Elsie snapped her fingers twice, and Bear instantly sat beside her.
He continued growling. The menacing rumble left both gentlemen unfazed.
“What do you want?” she asked quietly, keeping her pistol trained between the men, where she could easily get a shot off at the first who made a rush for her.
“If you would?” the taller stranger drawled, waving a lazy hand at her weapon. “I hardly find that the best way to begin a discussion is at gunpoint.”
“And I hardly consider one’s home being invaded in the dead of night conducive either. Therefore, I should say we are even on that score,” she snapped.
Did she imagine the ghost of a smile that hovered on the other gentleman’s lips? Elsie fixed her gun at the center of his chest. “Do you find this amusing?”
“On the contrary.”
He shot a hand out, relieving her of her pistol before she could even draw breath into her lungs. So quick, so silent. The usually alert Bear registered nothing but the faint whoosh of air.
“There,” he said crisply. “Now, why don’t we sit?”
She’d be a fool to believe his was anything but a command, a directive issued in her own household by men who’d slipped inside and laid claim to this entire midnight exchange.
She jutted her chin up. “If you feel so inclined, then you may sit, but I am—”
Creeeeak. The stocky stranger dragged a chair over and thrust it at her. “Sit.” His flinty-eyed stare bore through her, hard, unforgiving… and impatient.
Bear picked his head up.
Over the years, Elsie had overseen the care of animals brought to her by her father or local villagers for healing. Usually injured by snares, or abandoned by negligent providers, those creatures had all found a place in the Allenby household. Betrayal and suffering had forever scarred the souls of those animals, wounds that went far deeper than the physical ones she’d tended.

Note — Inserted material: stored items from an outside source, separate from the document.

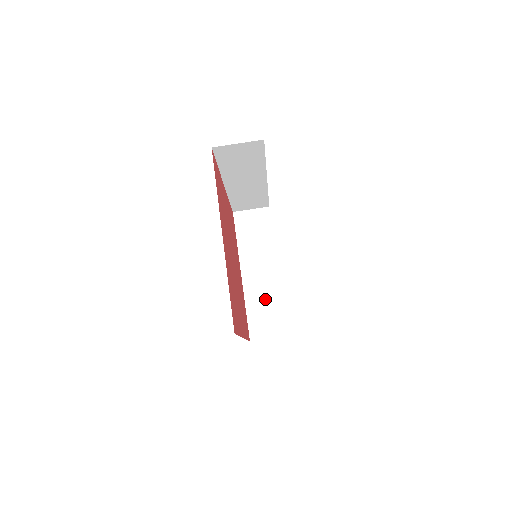
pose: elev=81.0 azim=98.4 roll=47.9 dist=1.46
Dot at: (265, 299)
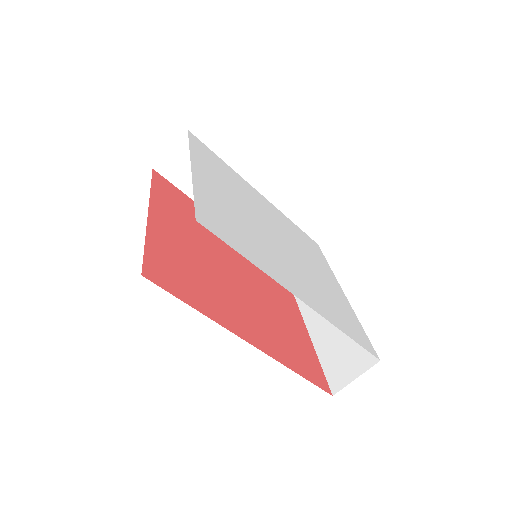
Dot at: (337, 334)
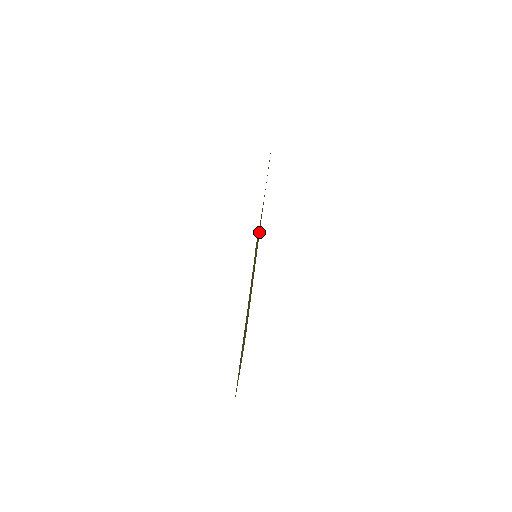
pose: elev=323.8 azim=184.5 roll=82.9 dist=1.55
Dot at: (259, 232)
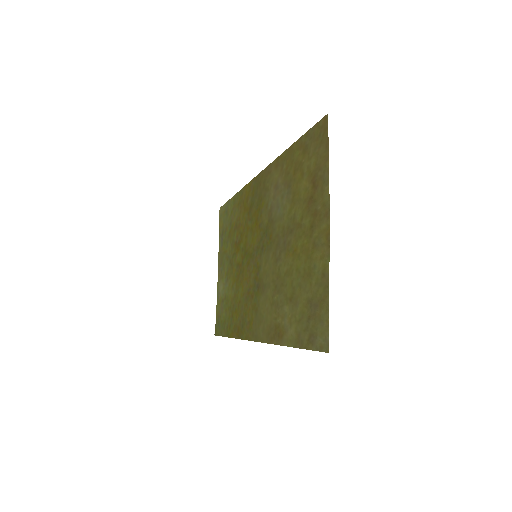
Dot at: (240, 262)
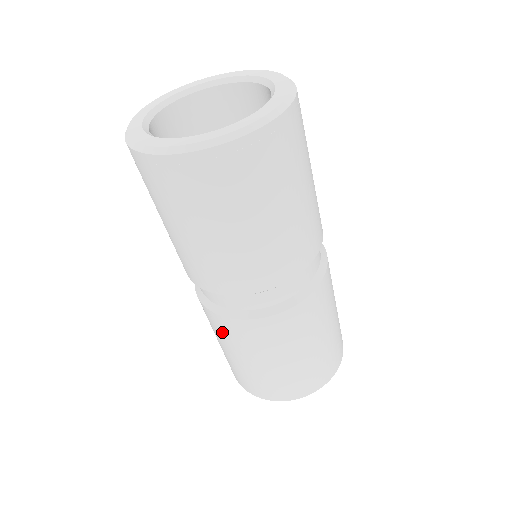
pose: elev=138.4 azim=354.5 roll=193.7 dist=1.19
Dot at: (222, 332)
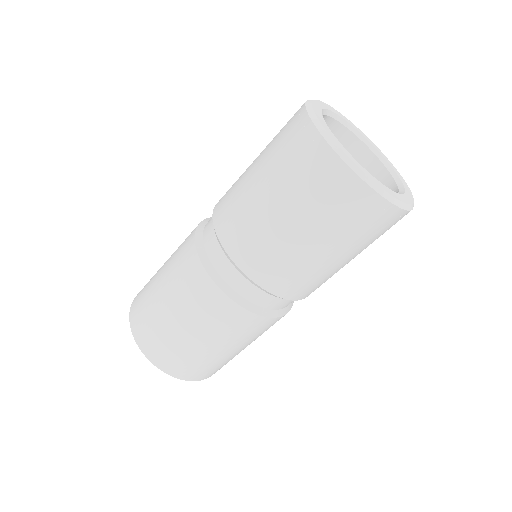
Dot at: (219, 319)
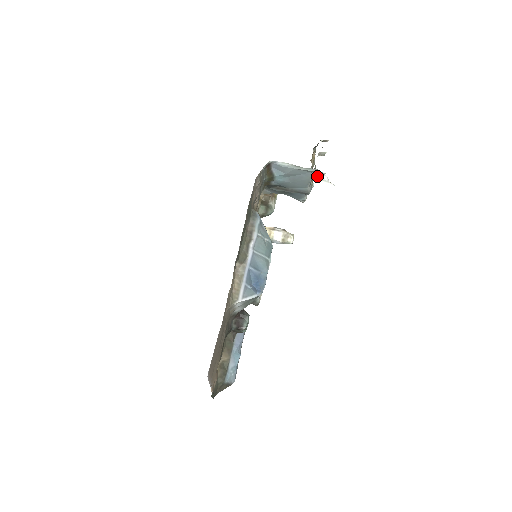
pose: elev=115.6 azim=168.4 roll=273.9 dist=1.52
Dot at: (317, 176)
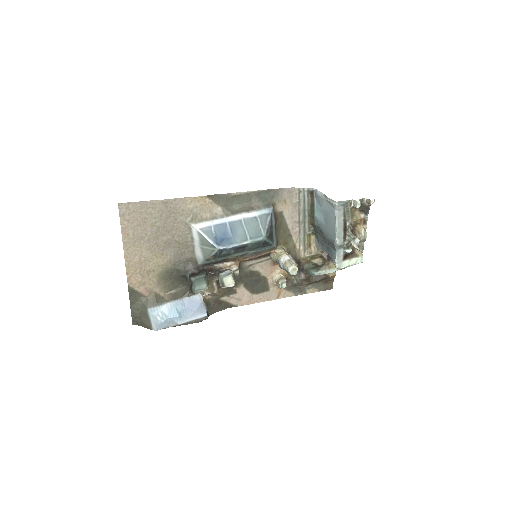
Dot at: (351, 236)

Those who were impatient around them, made quick steps, or let fear drive them, invariably found themselves bitten or backed into a corner by the wounded creature.
Elsie hesitated, staking some claim of control of the situation, and then she sat.
With matched movements better suited to men in the King’s army, they collected the matching sack-back Windsor chairs from the hearth and set them close on either side of her.
Palms dampening, Elsie gripped the arms of her chair.
“Do not,” the scarred gentleman warned as she made to stand.
“I’d be a fool to believe you don’t intend to prevent me from moving,” she spat. The unpredicted element of this meeting erased a necessary element of fear.
“We’ve no intention of harming you,” the dark gentleman said in cool tones that conveyed a pragmatism and no attempt at easing her anxiety. “Dismiss your dog.”
“If you don’t intend to harm me, then it should hardly matter whether or not he sits and takes part in our discussion.”
The gentleman sat back and contemplated her.
As the moments ticked by on the mantel clock, she struggled to remain absolutely still, to not be the next to speak or capitulate any more than she already had.
The members of the Home Office who’d visited this cottage sensed weakness and used it to their advantage. As long as one served them, no questions asked, they were content to leave one be.
Her heart twisted. Or that had been the case. That was what she’d believed, until they’d repaid her father’s efforts on their behalf, with… nothing.
“My name is Lord Edward Helling. This”—he gestured to the gentleman at his side—“is Mr. Cedric Bennett.”
“What do you want?” she snapped, hatred making her voice emerge sharper. Their names mattered naught.
“You know who we are, then,” the dark-haired gentleman remarked, curiosity layered into that statement.
“I do.” Her gaze went to the gold signet upon the angry-eyed gentleman’s littlest finger. As soon as the admission left her mouth, she silently cursed that impulsivity. She darted her stare about, seeking escape. For one did not reveal one knew… anything about the organization these two strangers belonged to. It was a secret to all, and those who discovered, or revealed anything about it, invariably found themselves felled for their carelessness.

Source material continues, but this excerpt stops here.